M&A is an opportunity to align technology functions to strategic focus areas by pushing internal resources and top talent toward business-facing, differentiated activities while aligning commodity activities toward key strategic partners.
In an earlier post, we explored the four dimensions of the IT workforce to assess to optimize merger and acquisition (M&A) success. As we further evaluate the IT workforce implications of M&A activity, it is notable that there is a tremendous (often underutilized) opportunity to leverage the sharp increase of work from M&A deals to redefine the IT workforce and organization. Leaders can better align technology functions to strategic focus areas by pushing internal resources and top talent toward business-facing, differentiated activities while aligning commodity activities toward key strategic partners that can manage those services even after the M&A activity has ended. Certainly, a like-for-like transformation makes sense in some cases, but there are four key areas to target to seize the value of the surge of demand that comes along with M&A integration or divestitures:
- Optimize location and sourcing strategy: M&A and divestiture transactions bring tremendous complexity and demand to IT organizations and, often, these organizations are not optimized from a labor supply and location perspective to be able to ramp up and down specific services based on the business needs throughout the life cycle of integration or divestiture. M&A is an opportunity for IT leaders to create a mandate around strategic consolidation of providers and moving resources to the right locations based on economics, skills and other organizational factors. The use of M&A as a lever creates the momentum to shift delivery methods and capabilities through strategic supplier selection. For example, organizations can set the stage to move from traditional waterfall approaches into agile and DevOps. It might not happen immediately, but major transformations such as an integration can pave the way. For IT leaders seeking a push toward new platforms or the cloud, selecting and utilizing providers with these types of emerging capabilities is the right move. Additionally, leaders can seize on high-priority initiatives across the IT organization that will maximize capital efficiency and minimize run/support activities in the long term by taking advantage of optimized sourcing approaches.
- Leverage opportunities for robotics and artificial intelligence: M&A is always a time to welcome new colleagues to the workforce — this time, they are going to include bots and machine learning algorithms. IT organizations should already be evaluating the use of robotic process automation (RPA) software and other technologies from a sourcing perspective, but this is also a chance to put these new automation and augmentation capabilities to the test within the organization. A powerful example from an information technology perspective would be a data or server factory. Moving IT services, migrating data or consolidating records can be extraordinarily laborious and complicated. Leveraging A.I. and RPA tools can significantly reduce workload, errors and time while empowering humans to do more meaningful, judgment-based work and handle the exceptions produced by A.I. tools.
- Shift the IT organization left: The concept of shifting testing left has long been standard practice in improving application development by engaging quality controls earlier in the process — moving those activities closer to the business. In the same way, M&A activity should push IT closer to the organization.

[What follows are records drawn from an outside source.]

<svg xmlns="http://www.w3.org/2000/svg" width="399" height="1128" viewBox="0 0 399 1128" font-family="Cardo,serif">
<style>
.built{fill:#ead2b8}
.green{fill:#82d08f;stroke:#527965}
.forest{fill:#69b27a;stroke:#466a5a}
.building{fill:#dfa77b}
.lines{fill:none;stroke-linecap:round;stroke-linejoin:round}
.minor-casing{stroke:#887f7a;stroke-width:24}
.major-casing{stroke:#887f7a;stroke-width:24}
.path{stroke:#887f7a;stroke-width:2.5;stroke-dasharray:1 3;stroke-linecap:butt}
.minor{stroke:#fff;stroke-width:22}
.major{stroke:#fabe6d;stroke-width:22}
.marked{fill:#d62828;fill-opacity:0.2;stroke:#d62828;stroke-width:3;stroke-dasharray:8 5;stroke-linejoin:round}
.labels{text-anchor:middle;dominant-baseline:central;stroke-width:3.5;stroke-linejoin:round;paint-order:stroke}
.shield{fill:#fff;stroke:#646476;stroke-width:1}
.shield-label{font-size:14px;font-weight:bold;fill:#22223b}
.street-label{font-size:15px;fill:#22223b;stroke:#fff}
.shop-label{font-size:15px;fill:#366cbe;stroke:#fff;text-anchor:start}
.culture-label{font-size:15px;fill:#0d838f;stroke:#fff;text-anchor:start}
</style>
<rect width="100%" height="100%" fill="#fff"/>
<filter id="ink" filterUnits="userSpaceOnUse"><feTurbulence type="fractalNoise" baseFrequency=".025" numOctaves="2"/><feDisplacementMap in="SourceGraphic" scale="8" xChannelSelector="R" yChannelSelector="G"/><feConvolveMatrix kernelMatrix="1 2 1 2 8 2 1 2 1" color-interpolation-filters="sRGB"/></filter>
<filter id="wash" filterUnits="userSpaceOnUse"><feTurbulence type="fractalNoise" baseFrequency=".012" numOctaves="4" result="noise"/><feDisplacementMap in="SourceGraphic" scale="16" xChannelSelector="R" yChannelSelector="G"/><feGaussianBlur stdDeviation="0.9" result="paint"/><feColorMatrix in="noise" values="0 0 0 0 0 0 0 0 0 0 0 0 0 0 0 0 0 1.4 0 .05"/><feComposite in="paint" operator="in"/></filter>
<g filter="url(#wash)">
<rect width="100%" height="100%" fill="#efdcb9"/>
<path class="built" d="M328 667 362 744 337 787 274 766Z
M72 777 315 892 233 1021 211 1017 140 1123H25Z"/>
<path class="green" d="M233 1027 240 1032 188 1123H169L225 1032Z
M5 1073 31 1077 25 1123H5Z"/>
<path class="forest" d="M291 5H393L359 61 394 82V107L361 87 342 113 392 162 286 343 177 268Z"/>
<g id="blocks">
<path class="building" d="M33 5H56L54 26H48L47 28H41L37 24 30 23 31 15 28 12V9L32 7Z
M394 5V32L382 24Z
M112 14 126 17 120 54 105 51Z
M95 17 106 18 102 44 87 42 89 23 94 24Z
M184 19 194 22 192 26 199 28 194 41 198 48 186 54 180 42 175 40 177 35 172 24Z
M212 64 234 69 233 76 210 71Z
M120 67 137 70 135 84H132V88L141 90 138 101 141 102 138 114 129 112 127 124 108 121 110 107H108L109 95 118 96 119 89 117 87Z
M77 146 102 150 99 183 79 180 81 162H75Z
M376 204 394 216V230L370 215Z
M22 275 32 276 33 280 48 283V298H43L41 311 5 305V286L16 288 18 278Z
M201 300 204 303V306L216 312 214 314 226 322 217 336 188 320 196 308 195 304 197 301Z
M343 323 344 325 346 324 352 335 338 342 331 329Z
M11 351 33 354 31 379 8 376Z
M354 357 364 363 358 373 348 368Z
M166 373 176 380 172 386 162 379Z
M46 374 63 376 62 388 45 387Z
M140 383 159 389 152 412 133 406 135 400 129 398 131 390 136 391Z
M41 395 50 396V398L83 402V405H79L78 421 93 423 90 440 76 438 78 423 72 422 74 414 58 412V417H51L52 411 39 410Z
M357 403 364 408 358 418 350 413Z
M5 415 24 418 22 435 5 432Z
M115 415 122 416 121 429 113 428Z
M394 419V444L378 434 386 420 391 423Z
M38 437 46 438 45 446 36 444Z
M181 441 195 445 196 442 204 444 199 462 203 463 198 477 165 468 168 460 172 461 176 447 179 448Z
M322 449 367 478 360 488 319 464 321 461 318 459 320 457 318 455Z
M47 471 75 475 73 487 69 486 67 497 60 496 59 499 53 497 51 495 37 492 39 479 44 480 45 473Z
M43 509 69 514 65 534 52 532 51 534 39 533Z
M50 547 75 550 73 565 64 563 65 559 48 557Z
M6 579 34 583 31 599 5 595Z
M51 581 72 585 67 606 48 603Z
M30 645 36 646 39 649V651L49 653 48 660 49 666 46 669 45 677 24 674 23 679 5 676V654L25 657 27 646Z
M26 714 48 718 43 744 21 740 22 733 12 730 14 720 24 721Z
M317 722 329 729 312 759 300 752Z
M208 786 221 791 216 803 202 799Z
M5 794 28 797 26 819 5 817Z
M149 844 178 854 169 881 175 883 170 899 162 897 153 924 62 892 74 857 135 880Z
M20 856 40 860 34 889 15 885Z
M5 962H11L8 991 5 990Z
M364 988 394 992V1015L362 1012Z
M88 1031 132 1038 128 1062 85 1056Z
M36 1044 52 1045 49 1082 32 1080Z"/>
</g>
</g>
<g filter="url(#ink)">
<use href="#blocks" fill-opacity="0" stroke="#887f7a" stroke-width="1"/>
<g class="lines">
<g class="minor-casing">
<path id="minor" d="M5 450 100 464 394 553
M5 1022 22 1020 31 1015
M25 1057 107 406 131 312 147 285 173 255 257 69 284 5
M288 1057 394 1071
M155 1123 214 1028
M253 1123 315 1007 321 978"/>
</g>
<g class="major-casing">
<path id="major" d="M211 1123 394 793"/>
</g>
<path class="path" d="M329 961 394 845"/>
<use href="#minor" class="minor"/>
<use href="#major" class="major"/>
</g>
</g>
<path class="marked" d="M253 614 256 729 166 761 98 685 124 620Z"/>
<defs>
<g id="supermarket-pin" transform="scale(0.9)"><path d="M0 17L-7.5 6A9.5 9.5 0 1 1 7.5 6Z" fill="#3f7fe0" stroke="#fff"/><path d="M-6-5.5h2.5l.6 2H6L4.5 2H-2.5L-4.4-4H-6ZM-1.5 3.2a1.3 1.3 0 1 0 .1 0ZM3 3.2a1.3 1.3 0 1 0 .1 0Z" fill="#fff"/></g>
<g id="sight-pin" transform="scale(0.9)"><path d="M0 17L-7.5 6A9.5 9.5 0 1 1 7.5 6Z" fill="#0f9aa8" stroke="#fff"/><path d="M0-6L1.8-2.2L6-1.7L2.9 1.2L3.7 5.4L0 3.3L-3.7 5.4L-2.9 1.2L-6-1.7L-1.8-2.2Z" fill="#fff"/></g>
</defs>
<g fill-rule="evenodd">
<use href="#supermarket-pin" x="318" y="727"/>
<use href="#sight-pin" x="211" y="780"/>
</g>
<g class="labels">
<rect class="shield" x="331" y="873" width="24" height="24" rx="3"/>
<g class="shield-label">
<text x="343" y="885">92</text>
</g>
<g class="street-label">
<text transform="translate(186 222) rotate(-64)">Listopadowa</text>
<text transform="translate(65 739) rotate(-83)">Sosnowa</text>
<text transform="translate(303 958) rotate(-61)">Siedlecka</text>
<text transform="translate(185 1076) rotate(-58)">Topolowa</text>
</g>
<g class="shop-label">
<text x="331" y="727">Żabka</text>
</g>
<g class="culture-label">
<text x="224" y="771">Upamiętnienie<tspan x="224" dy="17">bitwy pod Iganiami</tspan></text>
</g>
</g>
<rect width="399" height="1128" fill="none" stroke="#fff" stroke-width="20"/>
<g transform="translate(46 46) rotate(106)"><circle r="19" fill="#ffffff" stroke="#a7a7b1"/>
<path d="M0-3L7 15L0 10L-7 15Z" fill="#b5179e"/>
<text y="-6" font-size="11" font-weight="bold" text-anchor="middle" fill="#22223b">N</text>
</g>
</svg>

Shifting IT’s operating model to more effectively capture and deliver on business demand is a common theme — but M&A both requires and provides a significant opportunity for truer IT-business integration. There is a chance to redefine traditional IT roles in ways that better align to and serve lines of business to drive revenue or improve bottom-line results. Additionally, M&A provides the opportunity to reorganize IT so that it is not focused only on traditional maintenance activities or taking orders, but instead on innovating and generating value. As M&A activities ramp up, think carefully about the optimal way to integrate internal people and skills into the business based on IT demand. This both supports the M&A activities and serves to position IT and its workforce for new opportunities in the longer term.
- Manage the talent life cycle and traditional competency models: A fundamental error that leaders sometimes make during M&A, particularly in IT, is focusing so much on the technological complexity of change that some core human capital elements are forgotten. In the short term, IT leaders need to address issues like attrition of key talent. By partnering with HR and business leaders to fund retention incentive packages or bring talented people into the enterprise from shared services centers (e.g. captives) or other labor sources, executives will make sure that there are clear lines of control to manage some of the volatility associated with M&A. In the longer term, there are two key actions that IT leaders should consider as an outcome of M&A integrations and divestitures. First, rethink the talent pipeline to rebrand the organization and attract new talent aligned to the goals of the new organization as well as exercise managed attrition activities to ensure the IT workforce is fit for purpose going forward. Second, refresh traditional competency models around IT strategy and service delivery to focus on digital transformation, cloud opportunities, innovation and robotics as well as aggressively reskill the workforce with investments in training and certification in new technologies and platforms.
Everyone knows that M&A is challenging, intricate work — no more so than in the IT organization of companies going through these types of activities. However, leaders would be remiss in not thinking about how to reshape their IT organizations and operating models in conjunction with a merger or acquisition. In many ways, this opportunity is a box that’s only temporarily opened — once it closes, it can be difficult to go back and exact the type of transformation needs for IT to remain relevant in a world of rapidly advancing and highly distributed technology capabilities in the enterprise.